■ **Dataset extract**

★ ★ ★

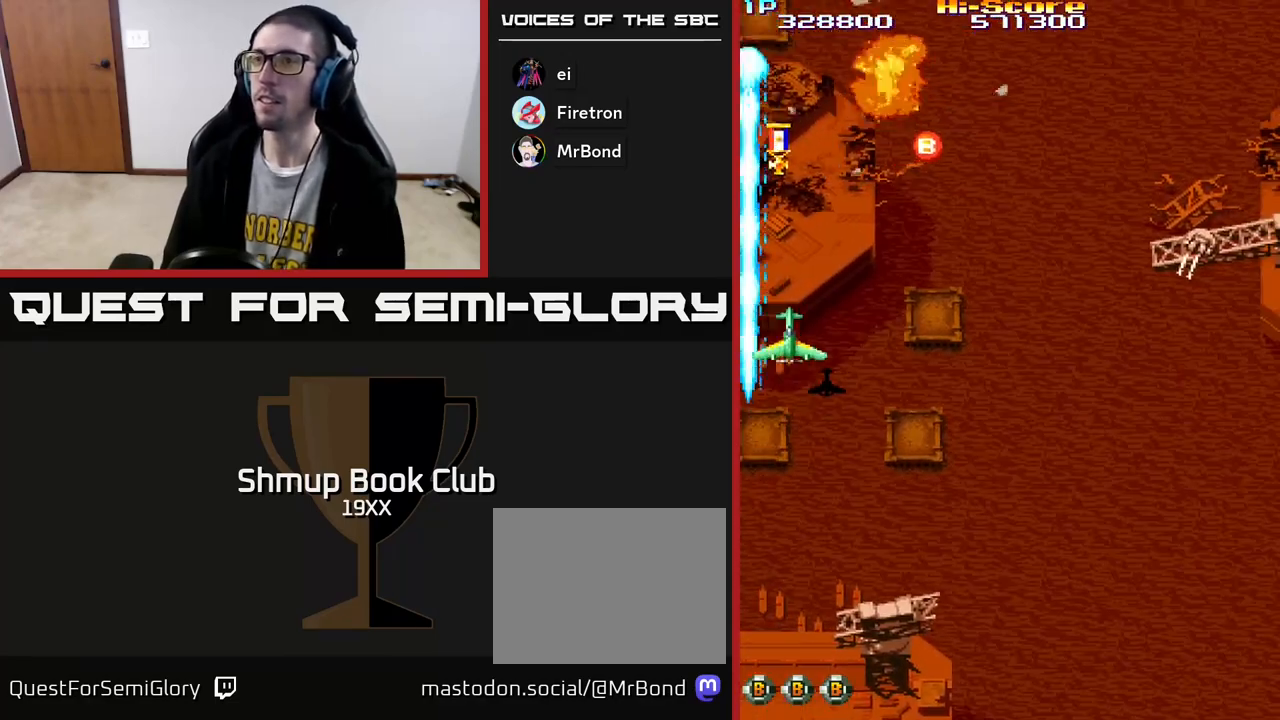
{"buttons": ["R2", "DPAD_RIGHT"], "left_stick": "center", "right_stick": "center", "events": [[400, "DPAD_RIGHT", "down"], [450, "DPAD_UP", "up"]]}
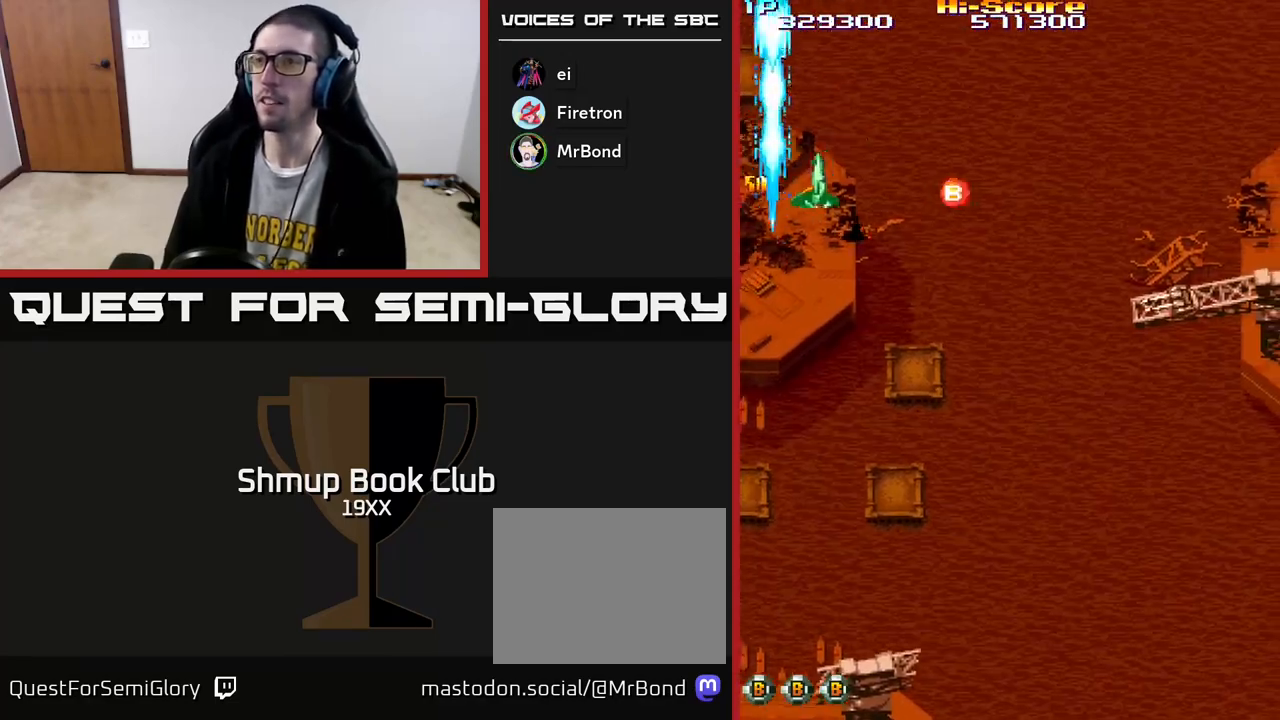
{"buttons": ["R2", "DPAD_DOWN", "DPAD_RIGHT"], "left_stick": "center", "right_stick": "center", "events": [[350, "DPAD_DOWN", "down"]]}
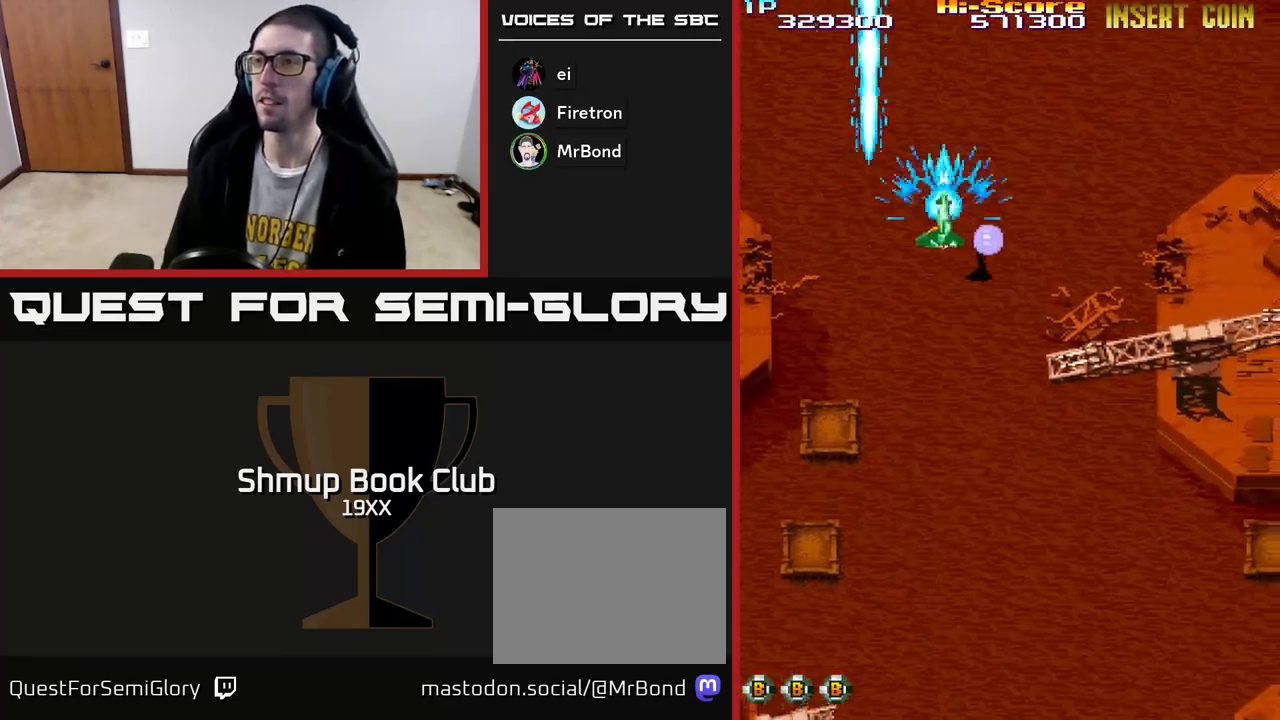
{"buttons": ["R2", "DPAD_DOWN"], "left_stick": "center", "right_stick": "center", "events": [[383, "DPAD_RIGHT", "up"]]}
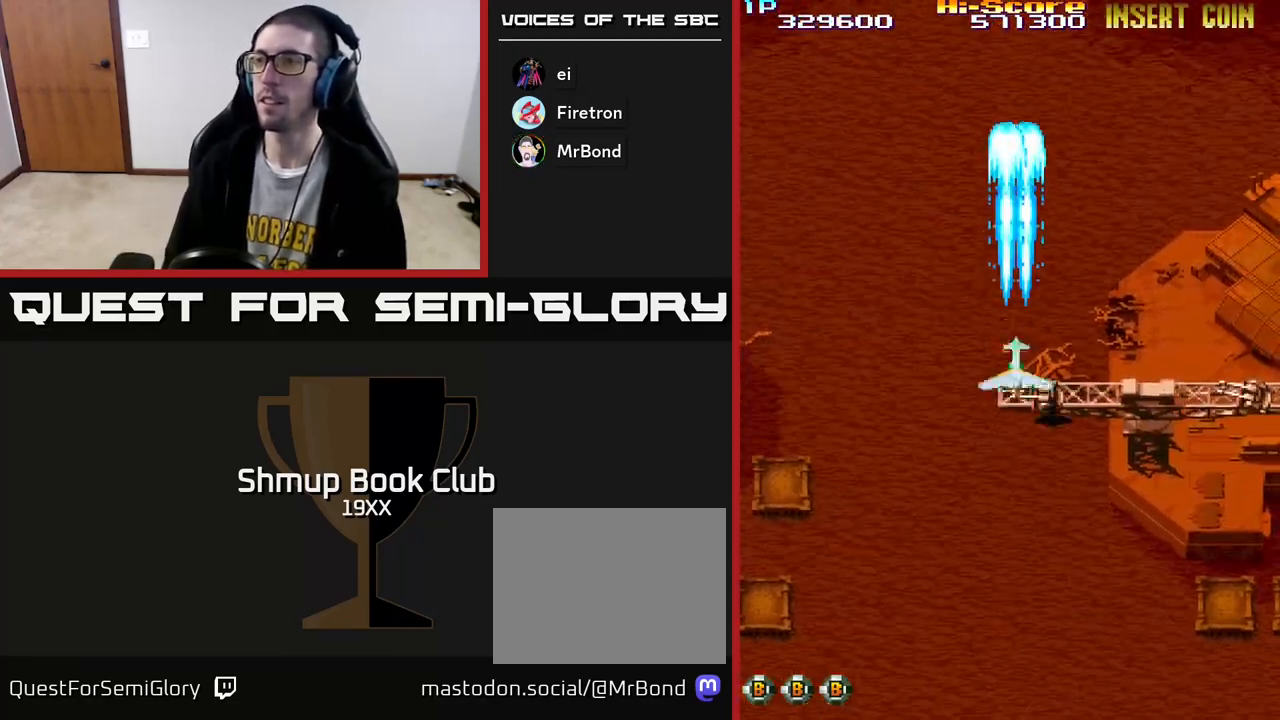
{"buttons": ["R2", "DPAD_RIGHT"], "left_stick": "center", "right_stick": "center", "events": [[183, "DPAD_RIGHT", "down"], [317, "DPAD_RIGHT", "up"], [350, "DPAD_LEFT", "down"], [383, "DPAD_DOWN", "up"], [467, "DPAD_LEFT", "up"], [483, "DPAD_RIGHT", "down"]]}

★ ★ ★

■ **Try it**
Give the material above again exactly as it stands, minus any images.

■ **Solution for this problem**
{"buttons": ["R2", "DPAD_RIGHT"], "left_stick": "center", "right_stick": "center", "events": [[400, "DPAD_RIGHT", "down"], [450, "DPAD_UP", "up"]]}
{"buttons": ["R2", "DPAD_DOWN", "DPAD_RIGHT"], "left_stick": "center", "right_stick": "center", "events": [[350, "DPAD_DOWN", "down"]]}
{"buttons": ["R2", "DPAD_DOWN"], "left_stick": "center", "right_stick": "center", "events": [[383, "DPAD_RIGHT", "up"]]}
{"buttons": ["R2", "DPAD_RIGHT"], "left_stick": "center", "right_stick": "center", "events": [[183, "DPAD_RIGHT", "down"], [317, "DPAD_RIGHT", "up"], [350, "DPAD_LEFT", "down"], [383, "DPAD_DOWN", "up"], [467, "DPAD_LEFT", "up"], [483, "DPAD_RIGHT", "down"]]}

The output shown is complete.